By Jake M.
Jackie Robinson is a Hall of Fame baseball player who is best known by fans for breaking the color barrier in baseball. He played his entire MLB career for the Brooklyn Dodgers (now located in Los Angeles) after he spent time playing for the Kansas City Monarchs in the Negro League. Every year Major League Baseball celebrates the anniversary of Jackie Robinson’s Major League debut on April 15th 1947. This tradition began in 2004 when MLB Commissioner Bud Selig (retired January 24th 2015) signed the proclamation declaring April 15th as Jackie Robinson Day.
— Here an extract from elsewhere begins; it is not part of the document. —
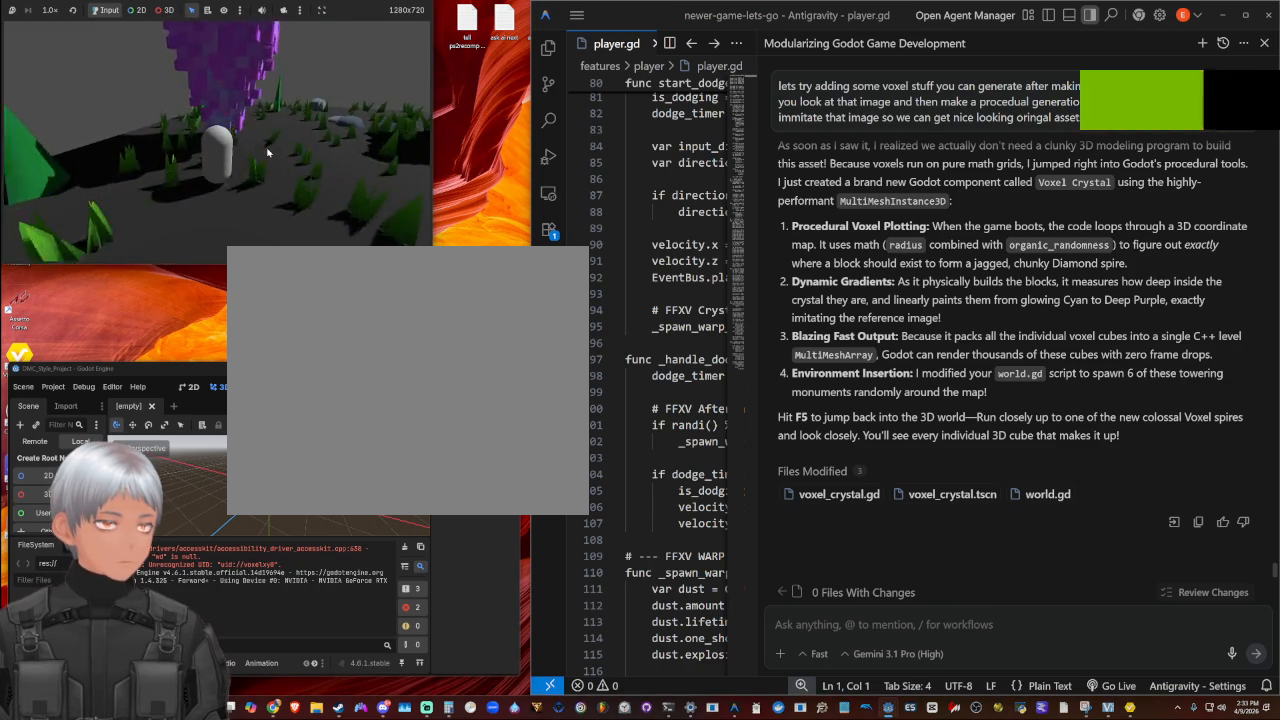
{"buttons": [], "left_stick": "up-left", "right_stick": "center", "events": [[33, "SQUARE", "down"], [133, "SQUARE", "up"], [233, "SQUARE", "down"], [333, "SQUARE", "up"], [400, "SQUARE", "down"], [433, "left_stick", "up-left"], [467, "SQUARE", "up"]]}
Back on April 15th 1997 the number 42 was retired by all 28 teams (the Diamondbacks and Devil Rays became the 29th and 30th MLB franchises and began playing in 1998 when they retired his number as part of the MLB mandate).
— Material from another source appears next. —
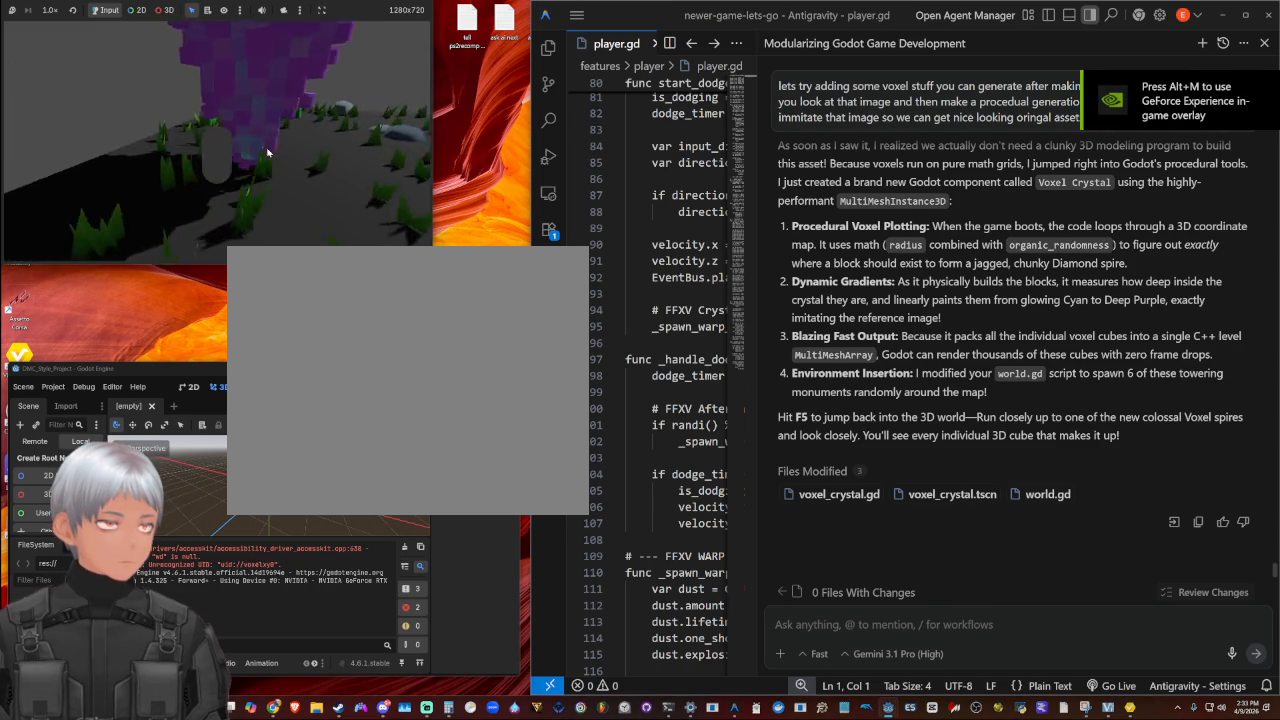
{"buttons": [], "left_stick": "right", "right_stick": "right", "events": [[167, "left_stick", "down"], [167, "right_stick", "right"], [300, "left_stick", "down-right"], [400, "left_stick", "right"]]}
Part of what made him so great is all he wanted to do was play the best baseball he could. He was a humble man who didn’t want to be an idol just another ballplayer, as told by his wife Rachel, and historians. His life was characterized well in the movie 42 that was released in 2013. Chadwick Boseman played the role of Jackie Robinson and Harrison Ford portrayed Branch Rickey, who was the Manager of the Brooklyn Dodgers at the time when he recruited Jackie at the recommendation of the team’s General Manager who was scouting different players currently playing in the Negro League. The other major part of his legacy was he always took the high road. He was booed every time he stepped onto home plate and he even received death threats. His ability to take the high road came from Branch Rickey who had to encourage Jackie to not respond to aggravated fans. Branch Rickey was right when he advised Jackie to just let his performance on the field shape public opinion. Because of Jackie’s bravery, baseball has become the most diverse sport in America.